### Exercise input
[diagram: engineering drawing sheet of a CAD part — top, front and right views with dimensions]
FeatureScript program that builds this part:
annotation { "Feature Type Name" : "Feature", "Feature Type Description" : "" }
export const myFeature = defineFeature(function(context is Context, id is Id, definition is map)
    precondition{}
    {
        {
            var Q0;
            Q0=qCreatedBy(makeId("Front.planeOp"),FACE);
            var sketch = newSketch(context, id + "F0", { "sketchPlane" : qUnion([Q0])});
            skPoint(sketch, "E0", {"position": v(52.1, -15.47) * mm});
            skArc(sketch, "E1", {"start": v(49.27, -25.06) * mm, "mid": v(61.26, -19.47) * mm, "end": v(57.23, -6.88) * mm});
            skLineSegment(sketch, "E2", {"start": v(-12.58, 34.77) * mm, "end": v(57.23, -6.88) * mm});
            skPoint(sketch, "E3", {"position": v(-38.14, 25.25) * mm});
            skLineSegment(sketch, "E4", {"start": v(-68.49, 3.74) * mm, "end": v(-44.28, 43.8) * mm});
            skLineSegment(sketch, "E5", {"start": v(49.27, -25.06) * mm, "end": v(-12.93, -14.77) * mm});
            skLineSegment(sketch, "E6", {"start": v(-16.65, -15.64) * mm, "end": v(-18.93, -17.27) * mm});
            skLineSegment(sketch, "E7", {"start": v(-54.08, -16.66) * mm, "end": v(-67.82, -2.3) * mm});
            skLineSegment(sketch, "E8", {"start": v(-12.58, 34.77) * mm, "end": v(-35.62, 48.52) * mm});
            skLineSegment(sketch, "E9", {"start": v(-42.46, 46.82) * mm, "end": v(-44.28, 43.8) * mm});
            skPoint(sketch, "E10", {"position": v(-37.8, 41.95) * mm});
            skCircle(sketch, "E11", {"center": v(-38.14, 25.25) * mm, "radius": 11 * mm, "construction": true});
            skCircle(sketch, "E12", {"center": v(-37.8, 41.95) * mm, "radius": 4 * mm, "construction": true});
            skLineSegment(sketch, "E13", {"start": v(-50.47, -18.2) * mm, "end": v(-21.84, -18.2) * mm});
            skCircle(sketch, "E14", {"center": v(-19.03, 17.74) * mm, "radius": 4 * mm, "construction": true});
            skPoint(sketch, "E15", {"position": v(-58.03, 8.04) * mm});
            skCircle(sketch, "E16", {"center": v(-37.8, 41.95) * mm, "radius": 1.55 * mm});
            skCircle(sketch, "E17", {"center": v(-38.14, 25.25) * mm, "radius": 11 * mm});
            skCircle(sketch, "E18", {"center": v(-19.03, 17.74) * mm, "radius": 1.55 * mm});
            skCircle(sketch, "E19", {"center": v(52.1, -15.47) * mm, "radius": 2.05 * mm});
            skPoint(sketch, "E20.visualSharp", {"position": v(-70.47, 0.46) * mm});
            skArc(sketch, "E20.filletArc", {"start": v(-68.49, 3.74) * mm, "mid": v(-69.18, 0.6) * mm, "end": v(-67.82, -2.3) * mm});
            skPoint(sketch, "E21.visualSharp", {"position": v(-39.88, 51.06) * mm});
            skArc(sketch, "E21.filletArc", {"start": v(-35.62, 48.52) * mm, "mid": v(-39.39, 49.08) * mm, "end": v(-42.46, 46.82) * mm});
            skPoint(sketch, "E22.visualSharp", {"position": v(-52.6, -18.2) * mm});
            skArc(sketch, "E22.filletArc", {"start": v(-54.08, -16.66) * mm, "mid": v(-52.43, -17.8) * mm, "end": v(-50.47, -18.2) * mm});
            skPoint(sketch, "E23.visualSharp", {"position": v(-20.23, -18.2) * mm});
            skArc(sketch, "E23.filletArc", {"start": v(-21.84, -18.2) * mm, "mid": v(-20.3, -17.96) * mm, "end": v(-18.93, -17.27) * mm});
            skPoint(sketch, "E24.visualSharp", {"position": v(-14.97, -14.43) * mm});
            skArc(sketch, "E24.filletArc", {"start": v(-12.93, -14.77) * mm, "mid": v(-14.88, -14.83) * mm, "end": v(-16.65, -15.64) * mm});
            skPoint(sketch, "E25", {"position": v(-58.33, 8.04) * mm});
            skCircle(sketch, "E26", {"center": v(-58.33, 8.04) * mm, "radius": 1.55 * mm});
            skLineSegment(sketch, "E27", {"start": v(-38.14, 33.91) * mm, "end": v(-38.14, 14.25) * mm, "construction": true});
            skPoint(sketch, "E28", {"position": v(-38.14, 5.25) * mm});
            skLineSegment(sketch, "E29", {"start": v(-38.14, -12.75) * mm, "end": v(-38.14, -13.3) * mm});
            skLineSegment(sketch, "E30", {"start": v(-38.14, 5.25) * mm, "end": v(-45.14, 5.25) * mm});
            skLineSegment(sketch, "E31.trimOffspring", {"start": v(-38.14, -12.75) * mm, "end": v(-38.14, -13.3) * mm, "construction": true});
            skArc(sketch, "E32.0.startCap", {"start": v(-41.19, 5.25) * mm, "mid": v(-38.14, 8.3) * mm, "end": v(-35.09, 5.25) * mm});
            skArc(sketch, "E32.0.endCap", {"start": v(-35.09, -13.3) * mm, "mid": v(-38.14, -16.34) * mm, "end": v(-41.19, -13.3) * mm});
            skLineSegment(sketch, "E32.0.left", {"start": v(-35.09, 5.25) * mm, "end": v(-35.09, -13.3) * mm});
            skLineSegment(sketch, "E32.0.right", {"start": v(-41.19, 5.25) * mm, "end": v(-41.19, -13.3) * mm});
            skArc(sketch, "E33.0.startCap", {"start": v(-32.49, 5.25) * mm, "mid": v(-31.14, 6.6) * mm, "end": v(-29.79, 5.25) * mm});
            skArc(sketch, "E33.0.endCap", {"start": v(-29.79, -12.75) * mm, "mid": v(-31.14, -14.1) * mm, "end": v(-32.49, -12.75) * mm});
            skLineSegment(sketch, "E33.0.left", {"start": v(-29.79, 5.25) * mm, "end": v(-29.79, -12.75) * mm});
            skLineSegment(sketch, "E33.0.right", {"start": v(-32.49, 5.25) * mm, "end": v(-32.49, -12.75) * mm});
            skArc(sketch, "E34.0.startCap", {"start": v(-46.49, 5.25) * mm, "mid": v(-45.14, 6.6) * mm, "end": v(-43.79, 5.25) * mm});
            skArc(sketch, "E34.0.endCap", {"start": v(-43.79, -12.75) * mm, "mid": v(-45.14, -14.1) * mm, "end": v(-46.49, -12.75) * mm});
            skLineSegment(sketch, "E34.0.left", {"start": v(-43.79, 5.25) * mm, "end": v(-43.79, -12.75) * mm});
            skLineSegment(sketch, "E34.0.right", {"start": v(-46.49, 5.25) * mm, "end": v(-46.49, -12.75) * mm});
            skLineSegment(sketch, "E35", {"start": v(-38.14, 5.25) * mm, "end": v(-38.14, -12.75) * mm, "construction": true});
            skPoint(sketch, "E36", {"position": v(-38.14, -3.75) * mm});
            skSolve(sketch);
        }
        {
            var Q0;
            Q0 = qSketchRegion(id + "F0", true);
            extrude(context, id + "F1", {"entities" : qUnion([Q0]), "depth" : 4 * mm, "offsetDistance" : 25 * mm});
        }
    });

### Directions
Rewrite the lines above with "bracketFeature" substituted for every occurrence of "myFeature", leaving everything else unchanged.

### Response for this exercise
[diagram: engineering drawing sheet of a CAD part — top, front and right views with dimensions]
FeatureScript program that builds this part:
annotation { "Feature Type Name" : "Feature", "Feature Type Description" : "" }
export const bracketFeature = defineFeature(function(context is Context, id is Id, definition is map)
    precondition{}
    {
        {
            var Q0;
            Q0=qCreatedBy(makeId("Front.planeOp"),FACE);
            var sketch = newSketch(context, id + "F0", { "sketchPlane" : qUnion([Q0])});
            skPoint(sketch, "E0", {"position": v(52.1, -15.47) * mm});
            skArc(sketch, "E1", {"start": v(49.27, -25.06) * mm, "mid": v(61.26, -19.47) * mm, "end": v(57.23, -6.88) * mm});
            skLineSegment(sketch, "E2", {"start": v(-12.58, 34.77) * mm, "end": v(57.23, -6.88) * mm});
            skPoint(sketch, "E3", {"position": v(-38.14, 25.25) * mm});
            skLineSegment(sketch, "E4", {"start": v(-68.49, 3.74) * mm, "end": v(-44.28, 43.8) * mm});
            skLineSegment(sketch, "E5", {"start": v(49.27, -25.06) * mm, "end": v(-12.93, -14.77) * mm});
            skLineSegment(sketch, "E6", {"start": v(-16.65, -15.64) * mm, "end": v(-18.93, -17.27) * mm});
            skLineSegment(sketch, "E7", {"start": v(-54.08, -16.66) * mm, "end": v(-67.82, -2.3) * mm});
            skLineSegment(sketch, "E8", {"start": v(-12.58, 34.77) * mm, "end": v(-35.62, 48.52) * mm});
            skLineSegment(sketch, "E9", {"start": v(-42.46, 46.82) * mm, "end": v(-44.28, 43.8) * mm});
            skPoint(sketch, "E10", {"position": v(-37.8, 41.95) * mm});
            skCircle(sketch, "E11", {"center": v(-38.14, 25.25) * mm, "radius": 11 * mm, "construction": true});
            skCircle(sketch, "E12", {"center": v(-37.8, 41.95) * mm, "radius": 4 * mm, "construction": true});
            skLineSegment(sketch, "E13", {"start": v(-50.47, -18.2) * mm, "end": v(-21.84, -18.2) * mm});
            skCircle(sketch, "E14", {"center": v(-19.03, 17.74) * mm, "radius": 4 * mm, "construction": true});
            skPoint(sketch, "E15", {"position": v(-58.03, 8.04) * mm});
            skCircle(sketch, "E16", {"center": v(-37.8, 41.95) * mm, "radius": 1.55 * mm});
            skCircle(sketch, "E17", {"center": v(-38.14, 25.25) * mm, "radius": 11 * mm});
            skCircle(sketch, "E18", {"center": v(-19.03, 17.74) * mm, "radius": 1.55 * mm});
            skCircle(sketch, "E19", {"center": v(52.1, -15.47) * mm, "radius": 2.05 * mm});
            skPoint(sketch, "E20.visualSharp", {"position": v(-70.47, 0.46) * mm});
            skArc(sketch, "E20.filletArc", {"start": v(-68.49, 3.74) * mm, "mid": v(-69.18, 0.6) * mm, "end": v(-67.82, -2.3) * mm});
            skPoint(sketch, "E21.visualSharp", {"position": v(-39.88, 51.06) * mm});
            skArc(sketch, "E21.filletArc", {"start": v(-35.62, 48.52) * mm, "mid": v(-39.39, 49.08) * mm, "end": v(-42.46, 46.82) * mm});
            skPoint(sketch, "E22.visualSharp", {"position": v(-52.6, -18.2) * mm});
            skArc(sketch, "E22.filletArc", {"start": v(-54.08, -16.66) * mm, "mid": v(-52.43, -17.8) * mm, "end": v(-50.47, -18.2) * mm});
            skPoint(sketch, "E23.visualSharp", {"position": v(-20.23, -18.2) * mm});
            skArc(sketch, "E23.filletArc", {"start": v(-21.84, -18.2) * mm, "mid": v(-20.3, -17.96) * mm, "end": v(-18.93, -17.27) * mm});
            skPoint(sketch, "E24.visualSharp", {"position": v(-14.97, -14.43) * mm});
            skArc(sketch, "E24.filletArc", {"start": v(-12.93, -14.77) * mm, "mid": v(-14.88, -14.83) * mm, "end": v(-16.65, -15.64) * mm});
            skPoint(sketch, "E25", {"position": v(-58.33, 8.04) * mm});
            skCircle(sketch, "E26", {"center": v(-58.33, 8.04) * mm, "radius": 1.55 * mm});
            skLineSegment(sketch, "E27", {"start": v(-38.14, 33.91) * mm, "end": v(-38.14, 14.25) * mm, "construction": true});
            skPoint(sketch, "E28", {"position": v(-38.14, 5.25) * mm});
            skLineSegment(sketch, "E29", {"start": v(-38.14, -12.75) * mm, "end": v(-38.14, -13.3) * mm});
            skLineSegment(sketch, "E30", {"start": v(-38.14, 5.25) * mm, "end": v(-45.14, 5.25) * mm});
            skLineSegment(sketch, "E31.trimOffspring", {"start": v(-38.14, -12.75) * mm, "end": v(-38.14, -13.3) * mm, "construction": true});
            skArc(sketch, "E32.0.startCap", {"start": v(-41.19, 5.25) * mm, "mid": v(-38.14, 8.3) * mm, "end": v(-35.09, 5.25) * mm});
            skArc(sketch, "E32.0.endCap", {"start": v(-35.09, -13.3) * mm, "mid": v(-38.14, -16.34) * mm, "end": v(-41.19, -13.3) * mm});
            skLineSegment(sketch, "E32.0.left", {"start": v(-35.09, 5.25) * mm, "end": v(-35.09, -13.3) * mm});
            skLineSegment(sketch, "E32.0.right", {"start": v(-41.19, 5.25) * mm, "end": v(-41.19, -13.3) * mm});
            skArc(sketch, "E33.0.startCap", {"start": v(-32.49, 5.25) * mm, "mid": v(-31.14, 6.6) * mm, "end": v(-29.79, 5.25) * mm});
            skArc(sketch, "E33.0.endCap", {"start": v(-29.79, -12.75) * mm, "mid": v(-31.14, -14.1) * mm, "end": v(-32.49, -12.75) * mm});
            skLineSegment(sketch, "E33.0.left", {"start": v(-29.79, 5.25) * mm, "end": v(-29.79, -12.75) * mm});
            skLineSegment(sketch, "E33.0.right", {"start": v(-32.49, 5.25) * mm, "end": v(-32.49, -12.75) * mm});
            skArc(sketch, "E34.0.startCap", {"start": v(-46.49, 5.25) * mm, "mid": v(-45.14, 6.6) * mm, "end": v(-43.79, 5.25) * mm});
            skArc(sketch, "E34.0.endCap", {"start": v(-43.79, -12.75) * mm, "mid": v(-45.14, -14.1) * mm, "end": v(-46.49, -12.75) * mm});
            skLineSegment(sketch, "E34.0.left", {"start": v(-43.79, 5.25) * mm, "end": v(-43.79, -12.75) * mm});
            skLineSegment(sketch, "E34.0.right", {"start": v(-46.49, 5.25) * mm, "end": v(-46.49, -12.75) * mm});
            skLineSegment(sketch, "E35", {"start": v(-38.14, 5.25) * mm, "end": v(-38.14, -12.75) * mm, "construction": true});
            skPoint(sketch, "E36", {"position": v(-38.14, -3.75) * mm});
            skSolve(sketch);
        }
        {
            var Q0;
            Q0 = qSketchRegion(id + "F0", true);
            extrude(context, id + "F1", {"entities" : qUnion([Q0]), "depth" : 4 * mm, "offsetDistance" : 25 * mm});
        }
    });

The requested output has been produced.